« Smart constants | Main | Be careful using default_scope and order() »

March 21, 2012

Comments

Metaskills

Very good info that really needs some education. As the author of the SQL Server adapter, we have had to go one step further to allow rails'ish queries to work and not return nondeterministic results. The biggest is window or pagination result sets. It is very common to do limits and offset (even in test code) without giving an order. SQL Server will just not execute such a query. So in our adapter and Arel visitor, we have to shim in a primary key column if no order was specified. Else "conventional" code examples and ActiveRecord tests would just fail.

Mhfsilveira

Nice post. I actually have an open pull request on Rails where I try to make `first` more consistent.

If someone is interested: https://github.com/rails/rails/pull/5153

Stjernstrom

This has bugged me since it was added. But I have changed the way I read it.

first = The first record you can find (I do not expect it to be the first record inserted).


Alovak

As Dave noticed the same things will be applied to Post.limit(10) etc. (not only for first/last) and to any pagination you use if you didn't set order by.

Teggy

Finally somebody speaks it out loud. Thank you, Dave.

I think that no one who has

(1) ever looked at a SQL query log generated by an ActiveRecord-based application, and
(2) knows a bit of the relational model and its implementation by today's off-the-shelf RDBMSs

should be really surprised to see Dave's post.

[plug shameless="true"]
The absence of ordering guarantees is one of the driving forces behind our work on alternative database bindings for Ruby. The result is called "Switch":

http://db.inf.uni-tuebingen.de/files/publications/off-the-beaten-track.pdf

With Switch, last(), first(), etc. all make sense. In fact, many more order-sensitive operations are supported.
[/plug]

Rails and ActiveRecord shouldn't feel too bad, though. The same caveat/bug applies to .NET and LINQ and the dubious semantics of its order-based query operations (Last(), Take(), Drop(), etc.).

DATASET EXCERPTS:
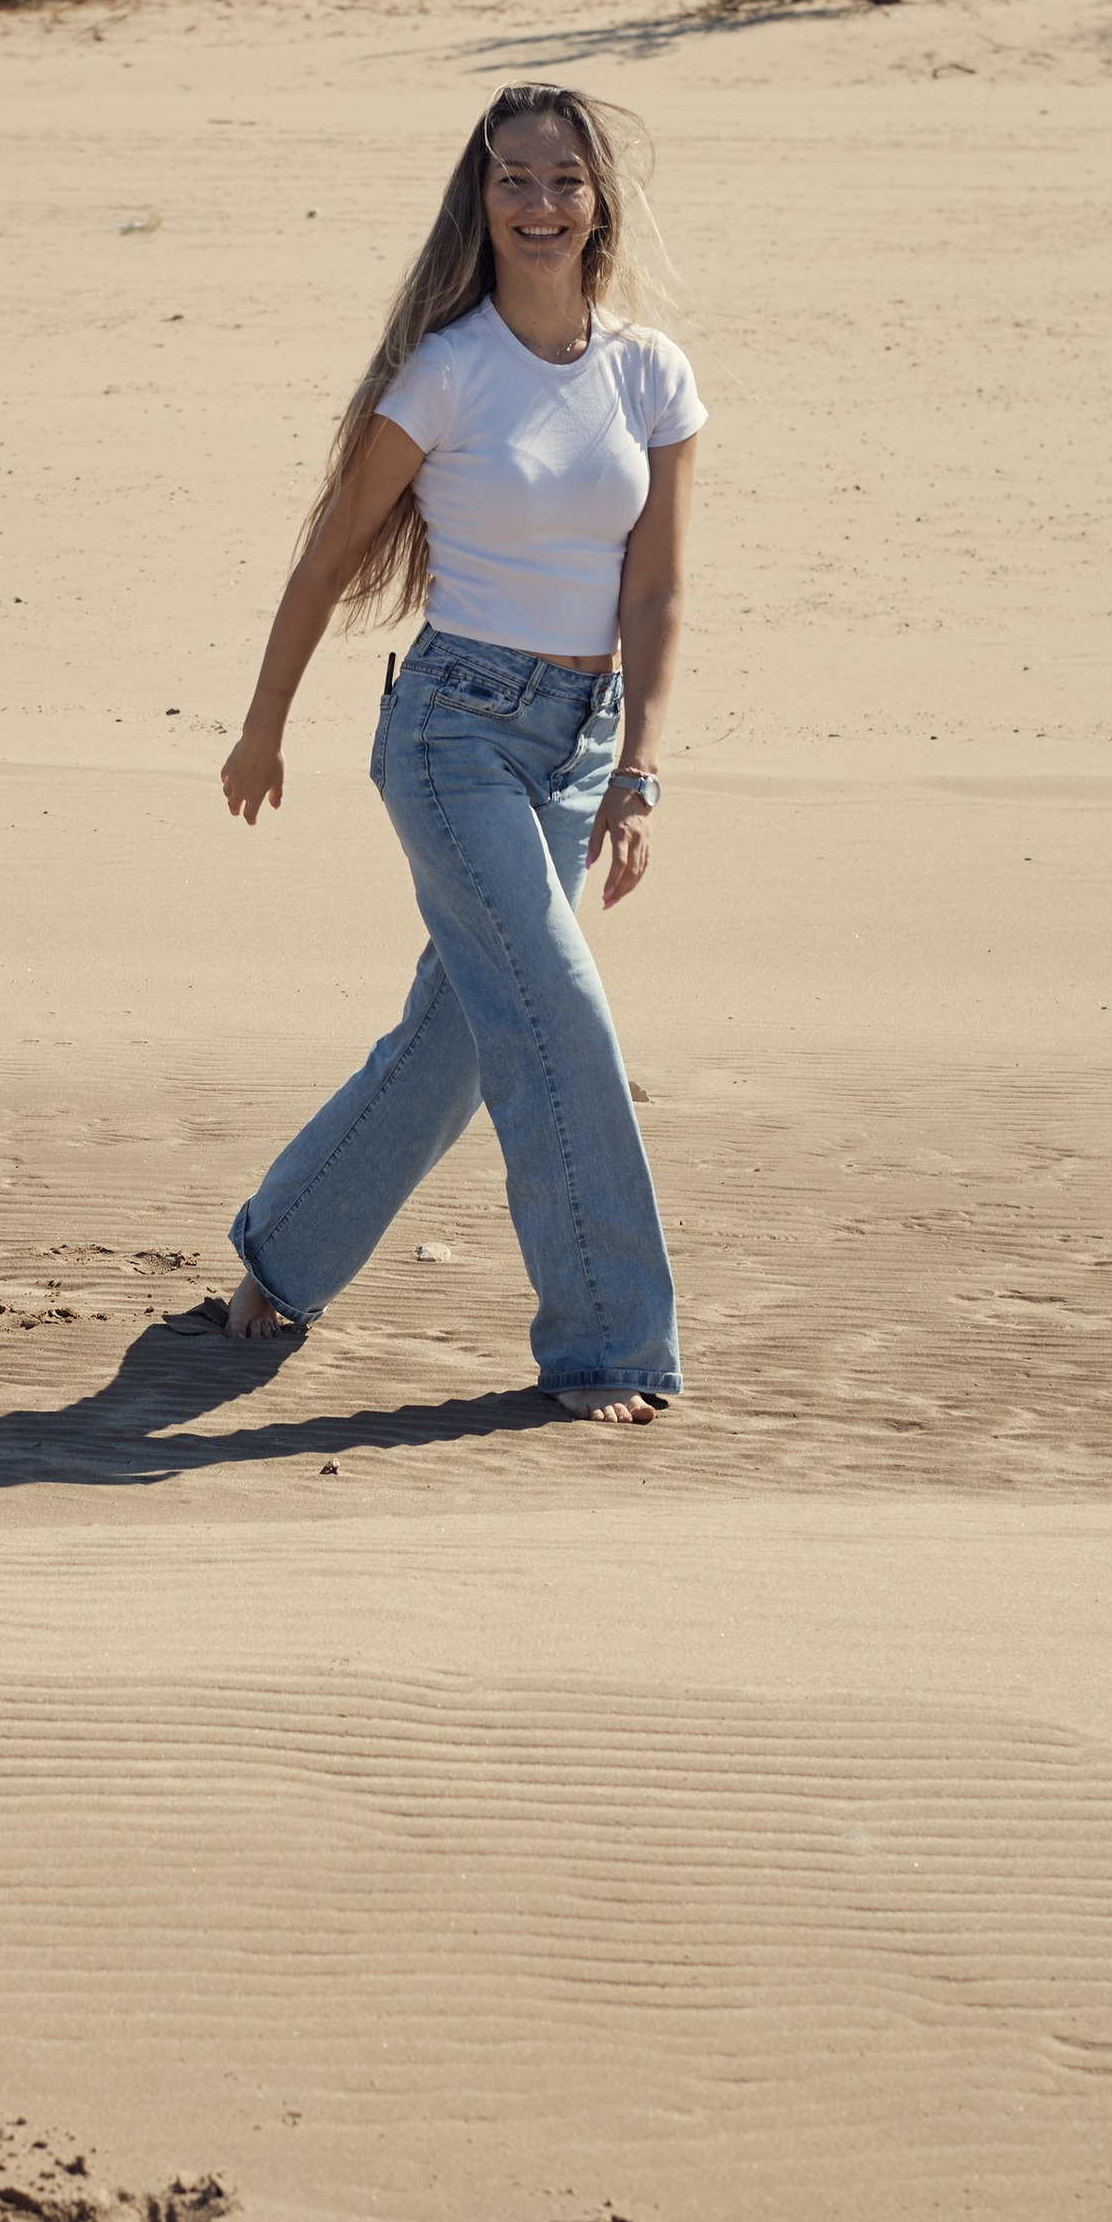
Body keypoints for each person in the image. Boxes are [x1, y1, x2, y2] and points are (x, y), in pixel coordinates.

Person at [219, 86, 702, 1425]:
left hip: (581, 742)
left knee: (457, 1039)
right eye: (513, 181)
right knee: (557, 1013)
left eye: (564, 181)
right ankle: (607, 1344)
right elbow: (329, 555)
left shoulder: (651, 374)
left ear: (598, 202)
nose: (540, 204)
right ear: (478, 203)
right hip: (453, 734)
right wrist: (264, 725)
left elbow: (658, 590)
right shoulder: (445, 370)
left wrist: (638, 771)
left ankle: (283, 1252)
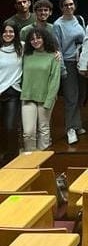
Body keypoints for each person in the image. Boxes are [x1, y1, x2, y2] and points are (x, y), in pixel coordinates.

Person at [53, 0, 87, 144]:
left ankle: (77, 124)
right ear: (61, 8)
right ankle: (70, 129)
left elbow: (86, 40)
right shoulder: (57, 24)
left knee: (81, 95)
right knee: (71, 97)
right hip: (68, 62)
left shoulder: (80, 20)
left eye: (71, 4)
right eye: (65, 5)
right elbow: (57, 48)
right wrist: (62, 69)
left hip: (81, 62)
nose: (69, 7)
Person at [21, 29, 60, 151]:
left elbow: (55, 80)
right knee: (28, 132)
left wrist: (49, 100)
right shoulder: (26, 55)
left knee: (43, 129)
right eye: (32, 39)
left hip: (46, 98)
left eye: (38, 38)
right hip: (27, 97)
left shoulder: (54, 56)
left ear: (44, 39)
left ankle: (42, 162)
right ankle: (30, 162)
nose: (35, 41)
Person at [0, 24, 22, 163]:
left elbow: (41, 45)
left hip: (13, 92)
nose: (8, 34)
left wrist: (56, 52)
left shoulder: (22, 47)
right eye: (5, 32)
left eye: (11, 31)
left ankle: (12, 158)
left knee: (10, 127)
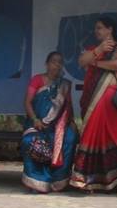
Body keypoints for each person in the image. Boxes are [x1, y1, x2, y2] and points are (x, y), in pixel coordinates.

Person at [70, 16, 117, 191]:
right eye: (96, 28)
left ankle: (113, 180)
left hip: (113, 105)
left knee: (112, 138)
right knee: (92, 134)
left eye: (100, 28)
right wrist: (98, 50)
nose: (96, 31)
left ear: (110, 29)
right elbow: (82, 61)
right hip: (94, 100)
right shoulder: (95, 49)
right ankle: (87, 179)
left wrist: (97, 62)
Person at [20, 51, 79, 193]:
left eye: (60, 62)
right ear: (47, 64)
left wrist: (72, 123)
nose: (57, 65)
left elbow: (67, 107)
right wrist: (35, 120)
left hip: (57, 126)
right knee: (30, 141)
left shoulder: (64, 85)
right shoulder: (37, 80)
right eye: (54, 61)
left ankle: (58, 181)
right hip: (37, 124)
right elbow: (27, 102)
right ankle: (38, 182)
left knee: (70, 137)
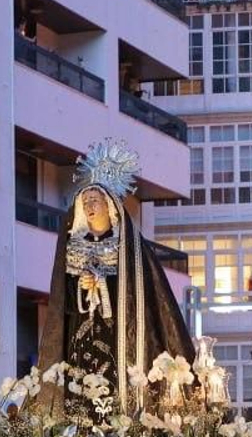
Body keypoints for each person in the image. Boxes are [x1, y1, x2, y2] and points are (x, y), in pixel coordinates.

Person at [34, 139, 196, 417]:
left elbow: (140, 295)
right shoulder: (73, 247)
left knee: (113, 392)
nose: (89, 205)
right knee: (80, 393)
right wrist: (82, 288)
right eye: (85, 201)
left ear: (109, 205)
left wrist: (102, 284)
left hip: (118, 337)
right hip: (81, 335)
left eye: (94, 200)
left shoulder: (130, 249)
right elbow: (63, 302)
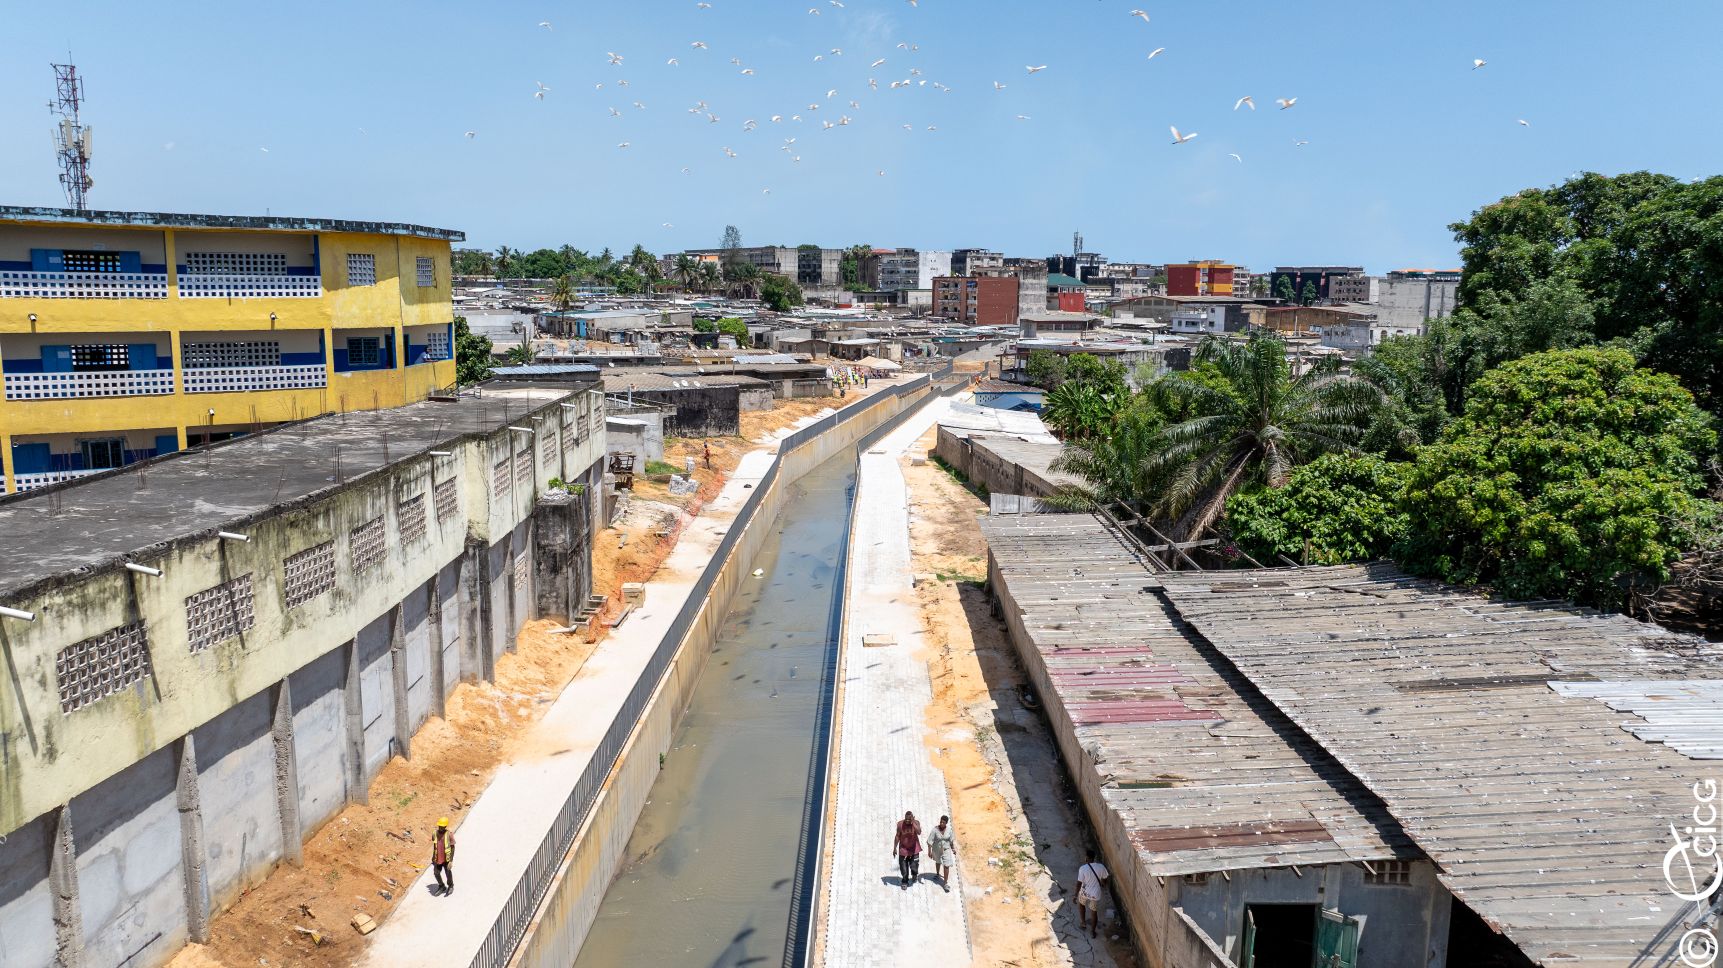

WHAT THIS TASK INVOLVES:
Extract the full comment thread on query ordering in ActiveRecord, reproducing it verbatim from start to finish. The entries have no connection to the comment thread.

YOUR SOLUTION:
« Smart constants | Main | Be careful using default_scope and order() »

March 21, 2012

Comments

Metaskills

Very good info that really needs some education. As the author of the SQL Server adapter, we have had to go one step further to allow rails'ish queries to work and not return nondeterministic results. The biggest is window or pagination result sets. It is very common to do limits and offset (even in test code) without giving an order. SQL Server will just not execute such a query. So in our adapter and Arel visitor, we have to shim in a primary key column if no order was specified. Else "conventional" code examples and ActiveRecord tests would just fail.

Mhfsilveira

Nice post. I actually have an open pull request on Rails where I try to make `first` more consistent.

If someone is interested: https://github.com/rails/rails/pull/5153

Stjernstrom

This has bugged me since it was added. But I have changed the way I read it.

first = The first record you can find (I do not expect it to be the first record inserted).


Alovak

As Dave noticed the same things will be applied to Post.limit(10) etc. (not only for first/last) and to any pagination you use if you didn't set order by.

Teggy

Finally somebody speaks it out loud. Thank you, Dave.

I think that no one who has

(1) ever looked at a SQL query log generated by an ActiveRecord-based application, and
(2) knows a bit of the relational model and its implementation by today's off-the-shelf RDBMSs

should be really surprised to see Dave's post.

[plug shameless="true"]
The absence of ordering guarantees is one of the driving forces behind our work on alternative database bindings for Ruby. The result is called "Switch":

http://db.inf.uni-tuebingen.de/files/publications/off-the-beaten-track.pdf

With Switch, last(), first(), etc. all make sense. In fact, many more order-sensitive operations are supported.
[/plug]

Rails and ActiveRecord shouldn't feel too bad, though. The same caveat/bug applies to .NET and LINQ and the dubious semantics of its order-based query operations (Last(), Take(), Drop(), etc.).